Pos-ateísmo. (y II)
Ahora bien: ¿cuál es el
gran paso que actualmente separa a la ciencia, el ateísmo y el laicismo, del
pos-ateísmo? Pues, querer entender esto: Que, pese a estar al ciento por cien
con la ciencia, pese a ser evolucionistas convencidos, pese a creer ciegamente
en las teorías y los principios de Darwin, y constatar aún que no hay secreto
ni misterio que no pueda resolverse recurriendo a la natura y a sus
microscópicos meandros celulares, atómicos o moleculares, resulta que nuestra
particular evolución no emana del pitecántropo, ni pasó por el neandertal para,
tras recorrer varios cientos de miles de años, llegar hasta la actualidad, y
que sólo hemos visto dinosaurios en cromos; o mejores logros gracias a las
películas de Spielberg. Que todas las deducciones de la ciencia son lógicas y
son ciertas, pero que en nuestro particular caso no acaban de ser exactas, por
ser la nuestra una generación posterior a la de aquella primera humanidad que
existió alguna vez siguiendo a rajatabla el evolucionismo más puro y duro, y que,
justamente por mediación suya, nuestro proceso evolutivo sólo dura siete mil
años; y que siempre fue esto lo que pretendieron explicarnos las Escrituras.
Es cierto que este
razonamiento plantearía la existencia de un ser “superior”, para mí “Hombre finalizado”,
que andaría señoreando por el universo, que resultaría ser nuestro creador, y
al que nunca habría visto nadie. ¿Estaríamos,
en tal caso, dando concesiones a la religión? De ninguna manera. Pues, todo
cuanto en el ser humano no pudiera explicarse por evolución propia, quedaría
así explicado por evolución ajena. Por eso dice el Evangelio: “al que tiene se le dará más”. Al que
tiene conocimiento, se le dará más; pero al que no tiene, hasta la poca razón
que cree tener se le quitará. Hay razón en las Escrituras, pero jamás la hubo
en ninguna de las interpretaciones que la religión supo darles. Y en esto
consiste el pos-ateísmo: Llegar a entender los misterios de “Dios”, ocultos en
el ser humano, mediante el conocimiento alcanzado por la ciencia, y gracias a
nuestro sentido común. Un sentido común que nos induce a pensar que ese Hombre
superior, el de la evolución del millón de años, también llegó a existir
gracias a su voluntad creadora; dichoso “Espíritu Santo”. Un hombre que, en su
día, decidió dejar el destino de su limitada condición humana en manos de la
madre natura, la gran creadora, para darle opción a que también pudiera
finalizar en él su obra.
Está escrito en Apocalipsis:
“Vi otro ángel
poderoso, que bajaba del cielo envuelto en una nube; tenía un arco iris sobre
la cabeza, su rostro brillaba como el sol y sus pies parecían columnas de
fuego. Llevaba en la mano un pequeño rollo abierto, y
puso el pie derecho sobre el mar y el izquierdo sobre la tierra. Gritó
con fuerte voz, como un león que ruge; y al gritar, siete truenos
dejaron oír sus propias voces.” (Apocalipsis, 10:1-3)

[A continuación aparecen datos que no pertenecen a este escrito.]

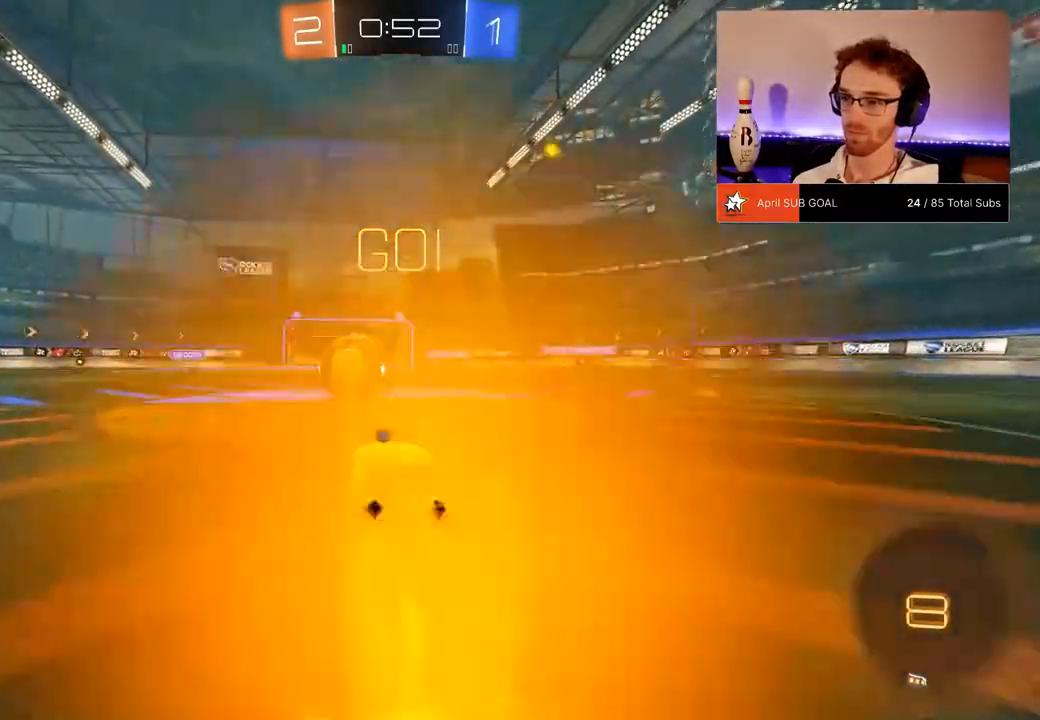
{"buttons": ["R2"], "left_stick": "center", "right_stick": "center", "events": [[117, "R1", "down"], [250, "left_stick", "down-right"], [284, "R1", "up"], [317, "left_stick", "center"], [400, "Y", "down"], [400, "left_stick", "left"], [484, "Y", "up"], [484, "left_stick", "center"]]}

Y así era como debía resolverse esta
cuestión: Con un pie sobre el mar y otro sobre la tierra; con un pie sobre las Escrituras, donde siempre hemos
pretendido basar nuestros pensamientos más profundos, y el otro sobre la
ciencia, para contrastar la verdad contenida en esas incomprendidas Escrituras.

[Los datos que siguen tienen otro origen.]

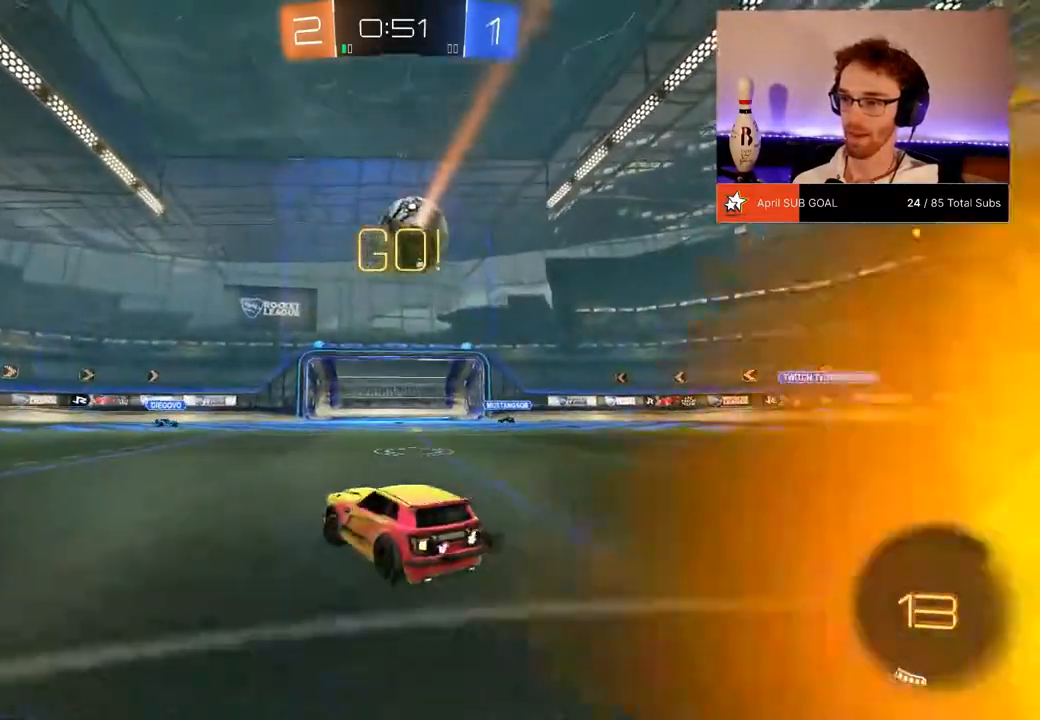
{"buttons": ["R1", "R2"], "left_stick": "center", "right_stick": "center", "events": [[184, "R1", "down"], [184, "left_stick", "center"], [350, "left_stick", "down-left"], [484, "left_stick", "center"]]}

Y gritando como un león que ruge, como ateo, concediendo a Darwin la razón de
nuestra existencia, sólo por parte materna, y a las Escrituras la de una parte
paterna que, ya en sí misma, le confiere todo su reconocimiento al propio
Darwin. Una evolución pos-evolución, la nuestra, que finalmente daría sentido
al concepto: “el Hijo del Hombre”.
Y si aún os queda alguna duda de que
esto pudiera ser así, centrad vuestra atención en el pasado siglo XX. Analizad
cómo se vivía a principios de siglo, a la luz de sus velas y sus quinqués, al
calor de las estufas de leña y de las cocinas de carbón, con sus carretas y
diligencias tiradas por caballos, etc. etc. y recordad cómo vivíamos a finales
de siglo. Y, hechas las comparaciones, buscad argumentos para convencerme de
que eso es normal y puede justificarse por las teorías evolutivas de Darwin.
Intentad comprender que
sería mucho más provechoso enfocar nuestra evolución en base a lo que tenemos
que acabar siendo, que no indagando de donde venimos. Si seguimos mirando
atrás, llegaremos a una semilla. Y para poder responder entonces a ¿y de dónde
salió esa semilla?, sólo es cuestión de mirar hacia delante; sólo es cuestión de
ponerse ante un espejo. Y ahí surge el pos-ateísmo; justo ahí: en el espejo
donde se refleja el verdadero conocimiento. Por lógica, por ciencia, por
sentido común, porque vida sólo puede entenderse como vida, y, también, y por
qué no decirlo, por selección natural amañada; recordad las palabras de Pablo:
“La ley se añadió para que aumentase
el pecado; pero
cuanto más aumentó el pecado, tanto más abundó la bondad de Dios.” (Romanos
5:20) En un proceso de selección natural que sólo dura siete mil años, era
necesario introducir algún elemento externo para dinamizar dicha selección. Por
eso dice la Escritura: “Pero esos sabios
quedarán humillados, acobardados, como animales caídos en la trampa.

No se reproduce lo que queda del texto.